So Vile a Sin
- Author: Ben Aaronovitch & Kate Orman
- Cover artist: Jon Sullivan
- Series: Doctor Who book: Virgin New Adventures
- Release number: 56
- Subject: Featuring: Seventh Doctor Chris, Roz, Bernice, Jason, Kadiatu Lethbridge-Stewart
- Set in: Period between Damaged Goods and Bad Therapy
- Publisher: Virgin Books
- Publication date: May 1997
- ISBN: 0-426-20484-0
- Preceded by: The Dying Days (publication)
- Followed by: N/A

= So Vile a Sin =

1997 novel by Ben Aaronovitch and Kate Orman

So Vile a Sin is an original novel written by Ben Aaronovitch and Kate Orman and based on the long-running British science fiction television series Doctor Who. It features the Seventh Doctor, Chris and Roz, Bernice, Jason, and Kadiatu Lethbridge-Stewart.
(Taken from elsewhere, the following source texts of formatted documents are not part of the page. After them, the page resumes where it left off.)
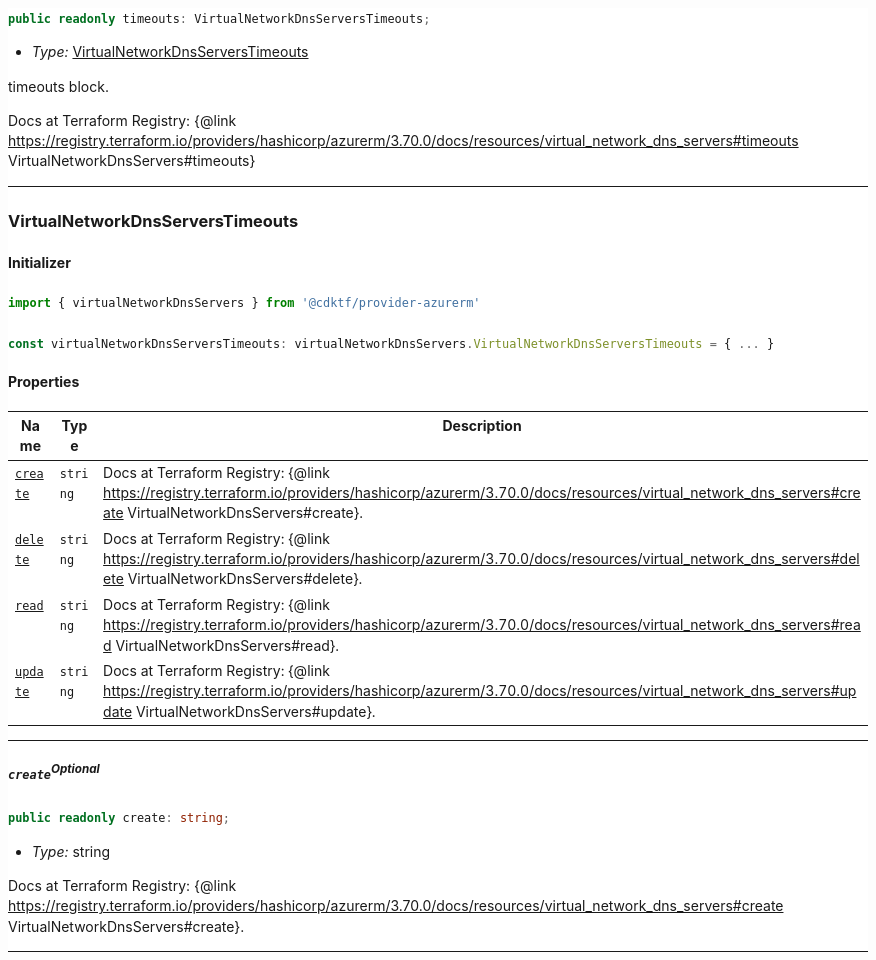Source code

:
 ```typescript
public readonly timeouts: VirtualNetworkDnsServersTimeouts;
```

- *Type:* <a href="#@cdktf/provider-azurerm.virtualNetworkDnsServers.VirtualNetworkDnsServersTimeouts">VirtualNetworkDnsServersTimeouts</a>

timeouts block.

Docs at Terraform Registry: {@link https://registry.terraform.io/providers/hashicorp/azurerm/3.70.0/docs/resources/virtual_network_dns_servers#timeouts VirtualNetworkDnsServers#timeouts}

---

### VirtualNetworkDnsServersTimeouts <a name="VirtualNetworkDnsServersTimeouts" id="@cdktf/provider-azurerm.virtualNetworkDnsServers.VirtualNetworkDnsServersTimeouts"></a>

#### Initializer <a name="Initializer" id="@cdktf/provider-azurerm.virtualNetworkDnsServers.VirtualNetworkDnsServersTimeouts.Initializer"></a>

```typescript
import { virtualNetworkDnsServers } from '@cdktf/provider-azurerm'

const virtualNetworkDnsServersTimeouts: virtualNetworkDnsServers.VirtualNetworkDnsServersTimeouts = { ... }
```

#### Properties <a name="Properties" id="Properties"></a>

| **Name** | **Type** | **Description** |
| --- | --- | --- |
| <code><a href="#@cdktf/provider-azurerm.virtualNetworkDnsServers.VirtualNetworkDnsServersTimeouts.property.create">create</a></code> | <code>string</code> | Docs at Terraform Registry: {@link https://registry.terraform.io/providers/hashicorp/azurerm/3.70.0/docs/resources/virtual_network_dns_servers#create VirtualNetworkDnsServers#create}. |
| <code><a href="#@cdktf/provider-azurerm.virtualNetworkDnsServers.VirtualNetworkDnsServersTimeouts.property.delete">delete</a></code> | <code>string</code> | Docs at Terraform Registry: {@link https://registry.terraform.io/providers/hashicorp/azurerm/3.70.0/docs/resources/virtual_network_dns_servers#delete VirtualNetworkDnsServers#delete}. |
| <code><a href="#@cdktf/provider-azurerm.virtualNetworkDnsServers.VirtualNetworkDnsServersTimeouts.property.read">read</a></code> | <code>string</code> | Docs at Terraform Registry: {@link https://registry.terraform.io/providers/hashicorp/azurerm/3.70.0/docs/resources/virtual_network_dns_servers#read VirtualNetworkDnsServers#read}. |
| <code><a href="#@cdktf/provider-azurerm.virtualNetworkDnsServers.VirtualNetworkDnsServersTimeouts.property.update">update</a></code> | <code>string</code> | Docs at Terraform Registry: {@link https://registry.terraform.io/providers/hashicorp/azurerm/3.70.0/docs/resources/virtual_network_dns_servers#update VirtualNetworkDnsServers#update}. |

---

##### `create`<sup>Optional</sup> <a name="create" id="@cdktf/provider-azurerm.virtualNetworkDnsServers.VirtualNetworkDnsServersTimeouts.property.create"></a>

```typescript
public readonly create: string;
```

- *Type:* string

Docs at Terraform Registry: {@link https://registry.terraform.io/providers/hashicorp/azurerm/3.70.0/docs/resources/virtual_network_dns_servers#create VirtualNetworkDnsServers#create}.

---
It is the conclusion of the "Psi Powers series" and the last appearance of Roz Forrester.

==Background==
The novel was originally announced as being written only by Aaronovitch, but due to a hard drive crash on his computer it was delayed and taken on by Orman to complete. Originally to have been published in November 1996, it did not eventually appear until May 1997. This made it the last of the published New Adventures novels featuring the Doctor. However, in terms of the ongoing narrative of the series it was followed by the five books published immediately previously to it, hence being numbered 56 of 61.

The title is taken from William Shakespeare's Henry V, Act 2, scene iv. It is Dauphin's line "Self-love, my liege, is not so vile a sin/As self-neglecting."